Exploring the different sites was a significant part of the process for Chambers.

"I knew what climate change was, and I had some background and some knowledge on it," Chambers said. "But going out there and seeing it for yourself, you really have a better understanding."

Lucas said his "aha moment" occurred when the students visited Bald Head Island and learned there are animal species in the maritime forest ecosystem that are not yet documented and could go extinct before anyone even discovers them.

"We have the power to change it," Lucas said.

The students already were making changes themselves.

Sweeney said when she visited her father in Colorado this summer she kept turning up the thermostat from 65 degrees to save energy.

"He would leave for work and I would turn it up every day to 78," Sweeney said. "And he’d get home and he would put it back."

He eventually settled on 76 degrees, she said.

Lama recalled picking up a piece of litter along Chancellor’s Walk recently and being asked by another person why she did so.

"Why wouldn’t you?" Lama said.

When asked about lasting changes that can come from one decision, the students said they hoped that is something viewers take with them. They plan to have an action link on their upcoming website,, that will invite people to make pledges of environmentally friendly changes.

"If they walk away with one thing that they will make a difference in, if everybody did that who saw the video, the world would be such a better place to live in," Lucas said.

The premiere, which starts at 6:30 p.m., is free and open to the public and includes a panel discussion and interactive educational booths.

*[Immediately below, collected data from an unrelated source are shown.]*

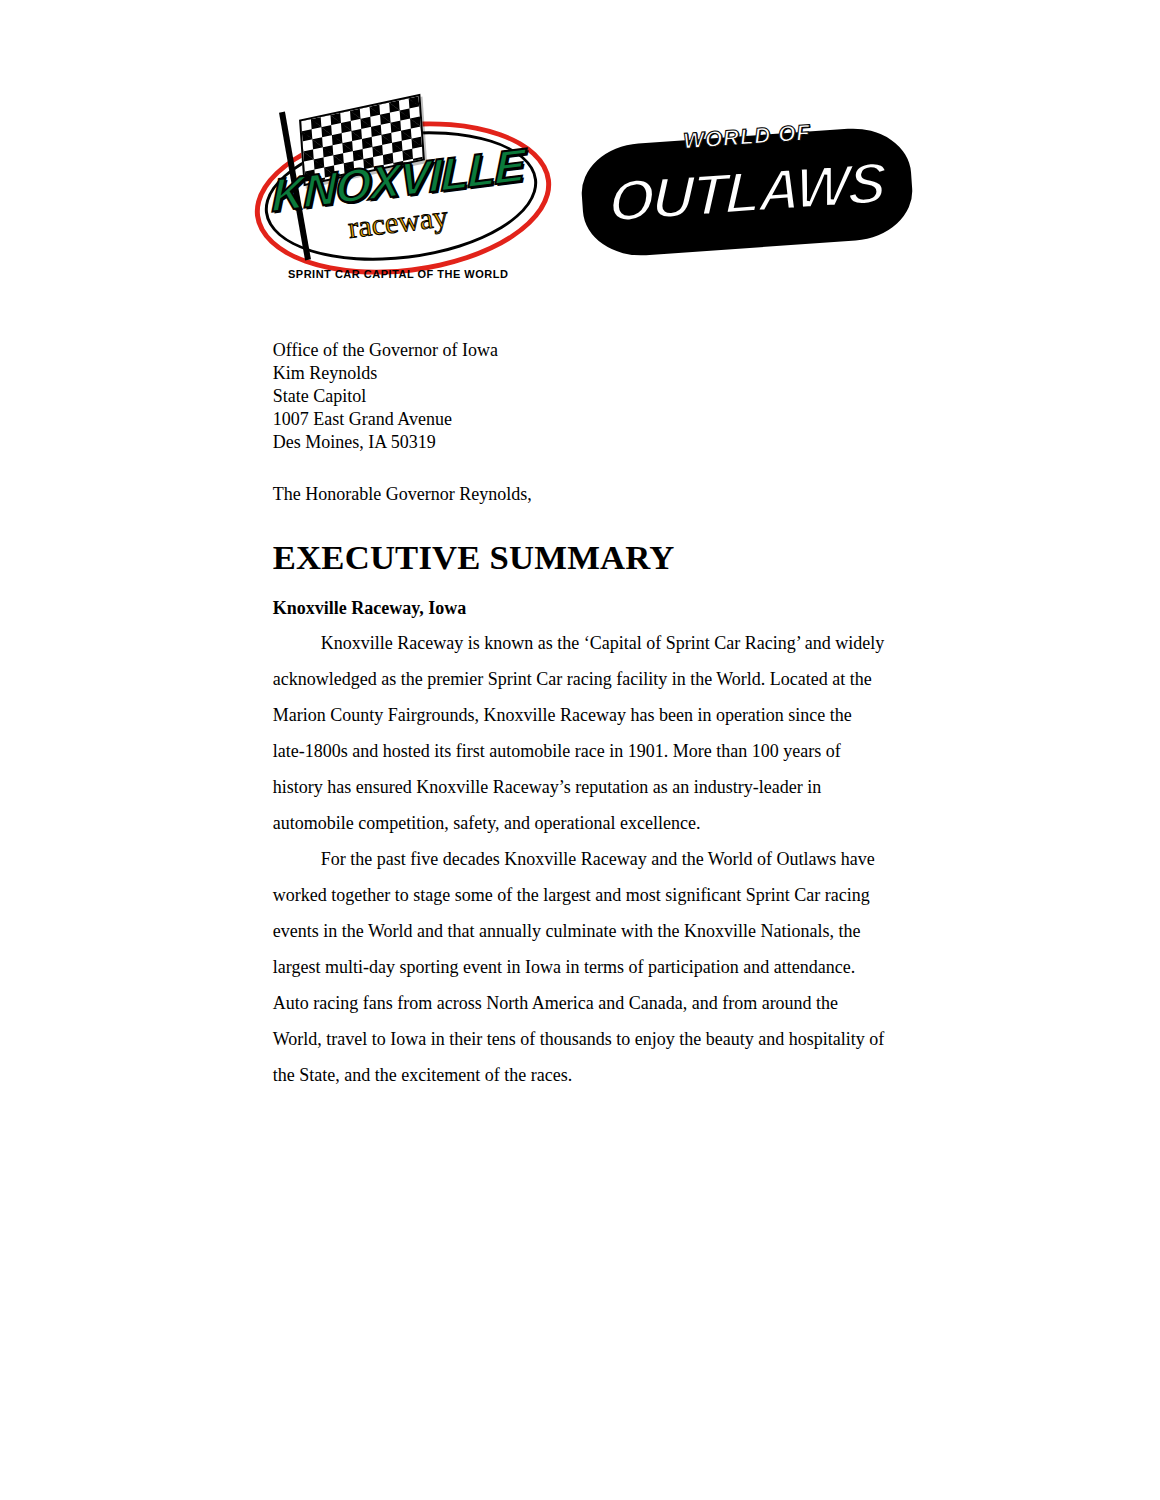KNOXVILLE
raceway
SPRINT CAR CAPITAL OF THE WORLD
WORLD OF
OUTLAWS
Office of the Governor of Iowa
Kim Reynolds
State Capitol
1007 East Grand Avenue
Des Moines, IA 50319
The Honorable Governor Reynolds,
EXECUTIVE SUMMARY
Knoxville Raceway, Iowa
Knoxville Raceway is known as the ‘Capital of Sprint Car Racing’ and widely acknowledged as the premier Sprint Car racing facility in the World. Located at the Marion County Fairgrounds, Knoxville Raceway has been in operation since the late-1800s and hosted its first automobile race in 1901. More than 100 years of history has ensured Knoxville Raceway’s reputation as an industry-leader in automobile competition, safety, and operational excellence.
For the past five decades Knoxville Raceway and the World of Outlaws have worked together to stage some of the largest and most significant Sprint Car racing events in the World and that annually culminate with the Knoxville Nationals, the largest multi-day sporting event in Iowa in terms of participation and attendance. Auto racing fans from across North America and Canada, and from around the World, travel to Iowa in their tens of thousands to enjoy the beauty and hospitality of the State, and the excitement of the races.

To RSVP or learn more, visit

Wrightsville Beach Mayor David Cignotti said he planned to attend the premiere.

"Where we live on the coast, certainly we need to be cognizant of the science that is available that supports sea level rise and global warming," Cignotti said Tuesday, Sept. 20.

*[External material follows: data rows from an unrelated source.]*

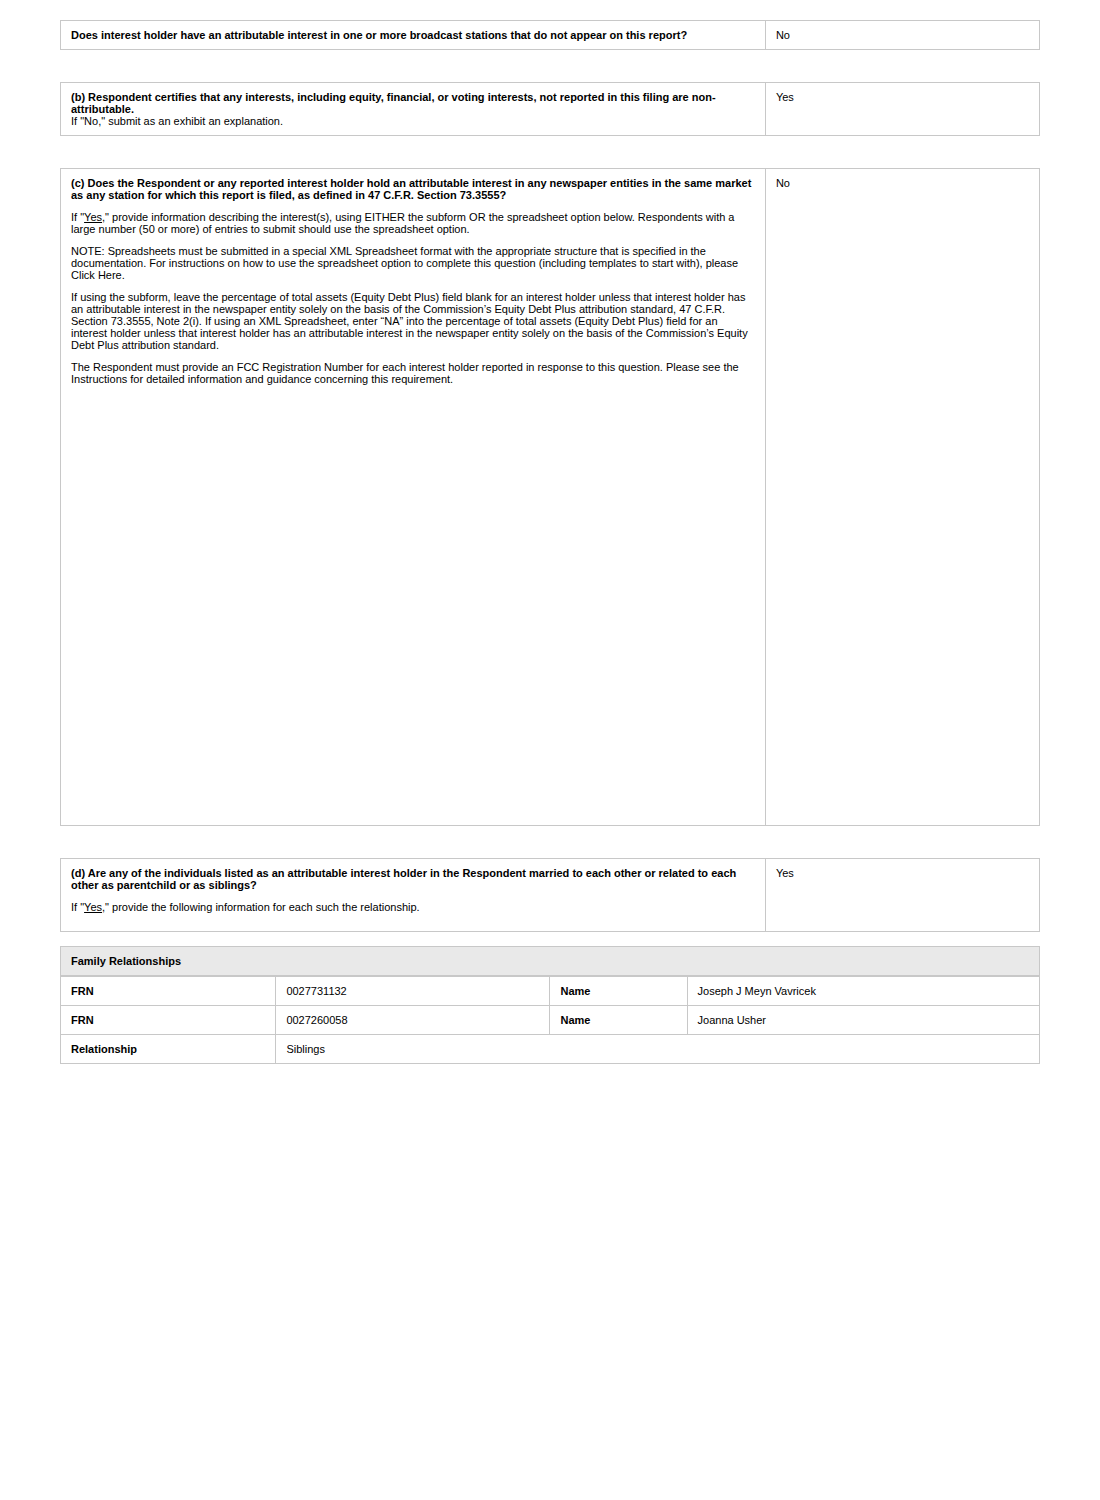| Does interest holder have an attributable interest in one or more broadcast stations that do not appear on this report? | No |
| (b) Respondent certifies that any interests, including equity, financial, or voting interests, not reported in this filing are non-attributable. If "No," submit as an exhibit an explanation. | Yes |
| (c) Does the Respondent or any reported interest holder hold an attributable interest in any newspaper entities in the same market as any station for which this report is filed, as defined in 47 C.F.R. Section 73.3555? If " Yes ," provide information describing the interest(s), using EITHER the subform OR the spreadsheet option below. Respondents with a large number (50 or more) of entries to submit should use the spreadsheet option. NOTE: Spreadsheets must be submitted in a special XML Spreadsheet format with the appropriate structure that is specified in the documentation. For instructions on how to use the spreadsheet option to complete this question (including templates to start with), please Click Here. If using the subform, leave the percentage of total assets (Equity Debt Plus) field blank for an interest holder unless that interest holder has an attributable interest in the newspaper entity solely on the basis of the Commission’s Equity Debt Plus attribution standard, 47 C.F.R. Section 73.3555, Note 2(i). If using an XML Spreadsheet, enter “NA” into the percentage of total assets (Equity Debt Plus) field for an interest holder unless that interest holder has an attributable interest in the newspaper entity solely on the basis of the Commission’s Equity Debt Plus attribution standard. The Respondent must provide an FCC Registration Number for each interest holder reported in response to this question. Please see the Instructions for detailed information and guidance concerning this requirement. | No |
| (d) Are any of the individuals listed as an attributable interest holder in the Respondent married to each other or related to each other as parentchild or as siblings? If " Yes ," provide the following information for each such the relationship. | Yes |
Family Relationships
| FRN | 0027731132 | Name | Joseph J Meyn Vavricek |
| FRN | 0027260058 | Name | Joanna Usher |
| Relationship | Siblings |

Climate and sea level changes can accelerate barrier island migration, said Anthony Snider, an assistant professor of environmental studies at UNCW.

"Barrier islands are critical to protecting the coast," Snider said Tuesday, Sept. 20. "One of the main features that ensures the stability of those islands is the maritime forest."

The documentary will become available online for teachers to use, along with a high school curriculum.

Several organizations helped support the documentary project, including the aquarium and Coastal America. The group took a trip to Washington, D.C. earlier this year for a student summit and presented the project and some film clips.

With a year’s worth of work behind them and the premiere just days away, Ennes took a moment to tell the students that she sees them as the face of change and today’s youth as an underserved and underutilized audience.

"I don’t think this is a topic that most people gear toward the youth of our country," Ennes said. "You’re the ones that are willing to take charge and make those changes."